Feargus O'Sullivan is a contributing writer to CityLab, covering Europe. His writing focuses on housing, gentrification and social change, infrastructure, urban policy, and national cultures. He has previously contributed to The Guardian, The Times, The Financial Times, and Next City, among other publications.
In the U.S., cities prioritize efficiency and customer service. Across the Atlantic, the focus is on unemployment and energy waste.
U.S. cities worry a lot about government efficiency and customer service. European cities, on the other hand, fret more about unemployment and cutting energy waste. That, at least, is the picture drawn from new data supplied to The Atlantic Cities by Bloomberg Philanthropies' Mayors Challenge.
This year, the challenge has taken its brief to "inspire cities to generate innovative ideas that solve major challenges and improve city life" across the Atlantic to Europe. In doing so, it has highlighted some fascinating differences in priorities among applicants, which are all city governments, on the two continents. We'll be covering the 21 finalists announced last week in more depth in the near future. In the meantime, take a look at the table below, which breaks down the percentage of Mayors Challenge applicants both last year (which was open only to U.S. cities) and this year (only European cities), by problem area type:
|Unemployment / Workforce Development||7.9%||11.6%|
|Obesity, food poverty, and/or physical inactivity||6.9%||7.1%|
|Urban sprawl and blight||6.2%||0.6%|
|Energy Efficiency and/or energy costs||3.0%||9.0%|
|Unsustainable transportation modes and networks||1.0%||5.2%|
American cities seem to be far more interested in making government work less wastefully than their European counterparts. At 9.5 percent of all submissions, this was the top priority among the U.S. city ideas submitted last year. In Europe, however, it only accounted this year for 3.5 percent of entries. That chasm becomes only greater when it comes to customer service. Projects addressing that issue accounted for 8.2 percent of American entries, while just 1.9 percent of European submissions focused on the same area. Look at energy efficiency, however, and the figures flip to almost the opposite. Nine percent of European submissions dealt with this, compared to three percent of American projects.
When it comes to problem solving, American and European cities still share much common ground. Judging by the tally of applications, both continents' cities are thinking hard about economic growth and unemployment, albeit with the U.S. more focused on the former and Europe on the latter. Likewise there seems to be equal urban concern with combating obesity, food poverty and lack of physical activity, with the volume of related projects hovering around seven percent on both continents.
There's another large gap, however, when it comes to transport, social inclusion, and aging. Among Europe's cities, projects in these areas accounted for a 5.2 percent each of the total share. In the United States, not one of these areas of concern scraped above one percent.

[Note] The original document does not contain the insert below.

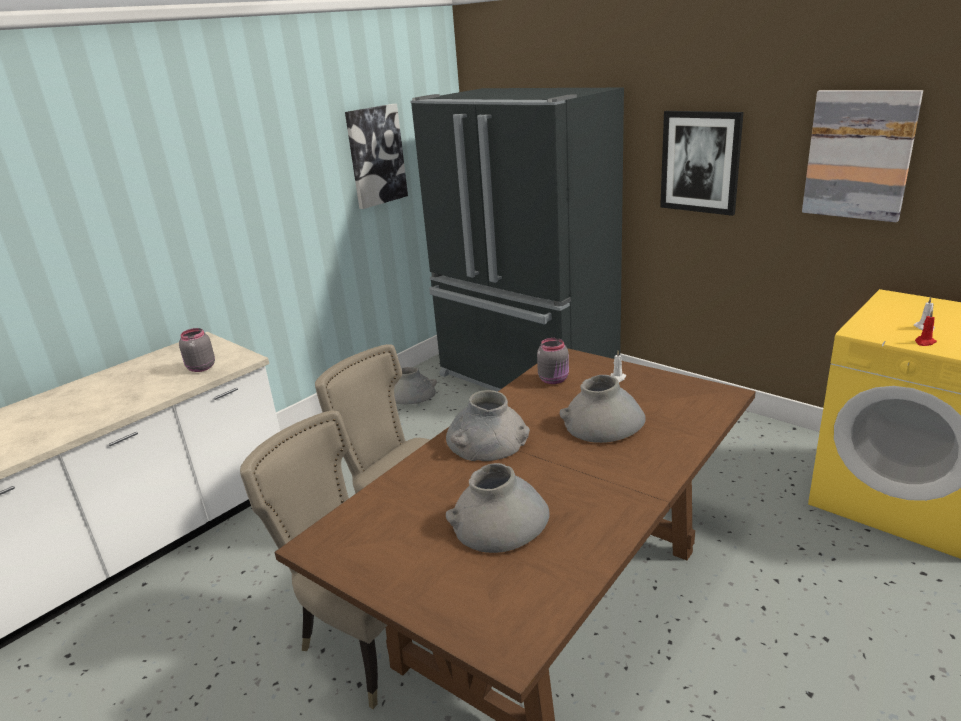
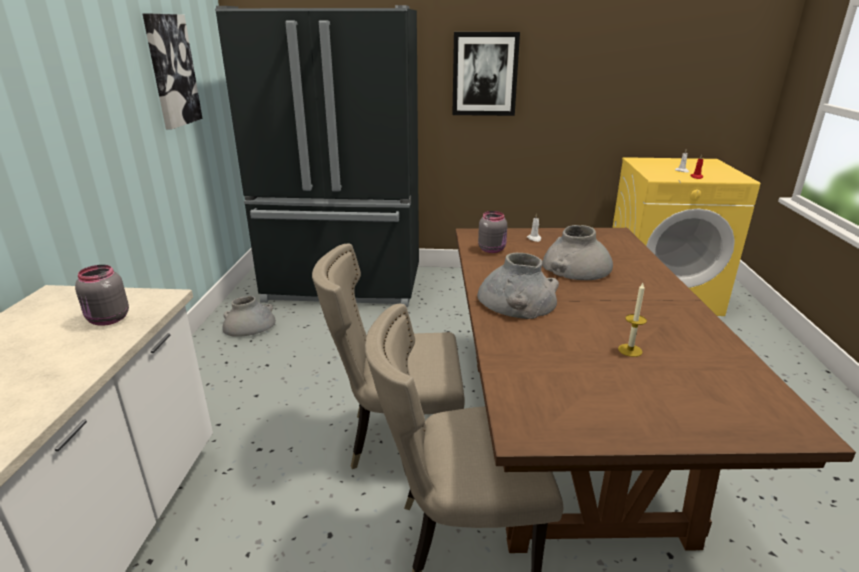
camera: 40 degrees left, 0 degrees up
(499, 521) = (630, 350): grey vase -> candle
(859, 155) = (604, 62): picture -> none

How could we account for the differences? Some are easy enough to hypothesize an explanation for. Given a lower dependence on cars, more widespread transit networks and typically higher density in European cities, it makes sense that combating urban sprawl – a key American concern – takes lower priority on the other side of the Atlantic. Likewise, the U.S.'s relatively lower median age compared to most European countries could account for its cities' fewer submissions of ideas relating to care for the elderly.
Shifting priorities are also underpinned by geography. Certainly, the environmental movement has older, deeper roots in Europe, albeit in the German-speaking and Nordic countries rather than across the continent. That said, it's still likely that the prime motivation behind European cities' energy efficiency measures is the continent’s relative resource poverty, both its dearth of oil and its geopolitically problematic reliance on Russian gas.
Cultural attitudes may also loom as large as local failings. Widespread American skepticism about a swollen, overbearing state sector could well be behind U.S. cities' greater concern with improving efficiency and customer service. Likewise, European governments’ generally more extensive (and now embattled) use of fiscal redistribution through welfare since World War II has likely kept concerns about social exclusion further up the agenda, as something it’s up to government to fix. The differences highlighted only show how important it is to look at urban problem solving internationally. Focus on one region and its most pressing concerns alone, and you’re likely to end up with a far narrower set of solutions.